Вот так идеи любви, высказанные Иисусом, превратились в пагубные клише христианства. Именно поэтому закончились крахом практически все революции в истории: угнетенные, захватив власть, мгновенно становятся угнетателями и используют тоталитаристскую тактику якобы для «защиты революции». По той же причине меньшинство, ратующее за искоренение предрассудков, делается нетерпимым, меньшинство, выступающее за мир, – воинствующим, требующее равенства – ханжеским, а призывающее к свободе – враждебным ко всему остальному миру (обратите внимание, первый признак подавления собственных желаний – повышенная нервозность).
Вышеизложенная проповедь была представлена вам Департаментом тяжелых безумств Бунтарского колледжа в надежде объяснить читателям, почему глобальный симпозиум по вопросам спасения Земли, собравший такое количество мировых светил, пошел вкривь и вкось.
Не успел еще доктор Джон Лилли закончить в среду утром свою лекцию о разуме морских млекопитающих (он как раз говорил о том, что «продолжение диалога с китообразными может перевернуть наши представления обо всех живых организмах и планете, на которой мы сосуществуем»), как на него посыпались нападки. Определенная часть аудитории считала, что, пока мы не научимся общаться друг с другом, попытки наладить коммуникативный процесс с животными – бесполезная трата времени и денег.

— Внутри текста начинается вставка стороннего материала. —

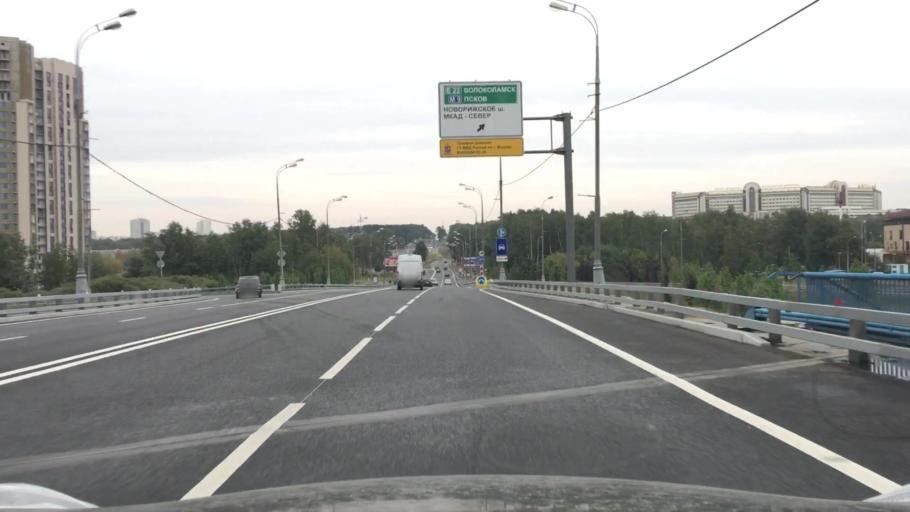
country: RU
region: Moscow
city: Rublevo
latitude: 55.7695
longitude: 37.3702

– А как же человеческое общение? – кричали сторонники этого мнения.
– Мой бывший муж, – заявила одна женщина, – не понимал ни слова из того, что я ему говорила. Вы считаете, он способен понять дельфина?
– И чё, какая-то рыбина вытащит мою семью из гетто, – возмущался мужчина, – и устроит на работу? Если нет, на хрен мне сдались твои киты!
Резко ограниченное поле зрения.
Ли-Шери сочла, что вопросы не лишены смысла, хотя оппоненты могли бы вести себя и повежливей. Принцессе стало стыдно перед доктором Лилли за грубиянов, и она искренне порадовалась, что он сумел деликатно выйти из положения. Вообще по сравнению с послеобеденной суматохой утреннее заседание прошло как по маслу – точнее, как по дельфиньему поту.
В связи с тем, что экологический симпозиум начался на два дня позже – и все из-за Дятла, этого сукина сына с птичьими мозгами, – график мероприятий требовалось уплотнить как минимум вдвое (Гавайи, родина маи-маи и лома-лома, были самым подходящим местом для удвоения). «Круглый стол», посвященный вопросам контрацепции, объединили с семинаром по охране материнства и детства. Под баньяном собрались толпы экспертов, из уст которых словно пена беспрерывным потоком текли факты и цифры. Превалирующая точка зрения собравшихся выяснилась уже в самом начале дискуссии. Звучала она так: если младенцев приносят не аисты, с аистами следует об этом договориться. Кроме того, необходимо постараться привлечь их к воспитанию детей.
Для пущей ясности оговоримся, что сей тезис был высказан лишь несколькими участниками семинара, но значительная и весьма шумная часть аудитории поддержала его с таким грозным энтузиазмом, что это мнение стало определяющим. «Пусть мужики следят не за рождаемостью, а за своими членами!» – крикнула женщина из третьего ряда. Гром аплодисментов заглушил голос лекторши, которая пропагандировала в качестве контрацептива… да, да, морковное семя. «По-моему, это уже перебор», – подумала принцесса.
В воздухе запахло скандалом. Не спасало даже палящее солнце. Кое-кто из публики вышел промочить горло или окунуться в море. На лице Хулиетты читалось желание сделать то же самое. Ли-Шери выглядывала из-под зонтика, являя собой легкую мишень для пуль из «серого вещества».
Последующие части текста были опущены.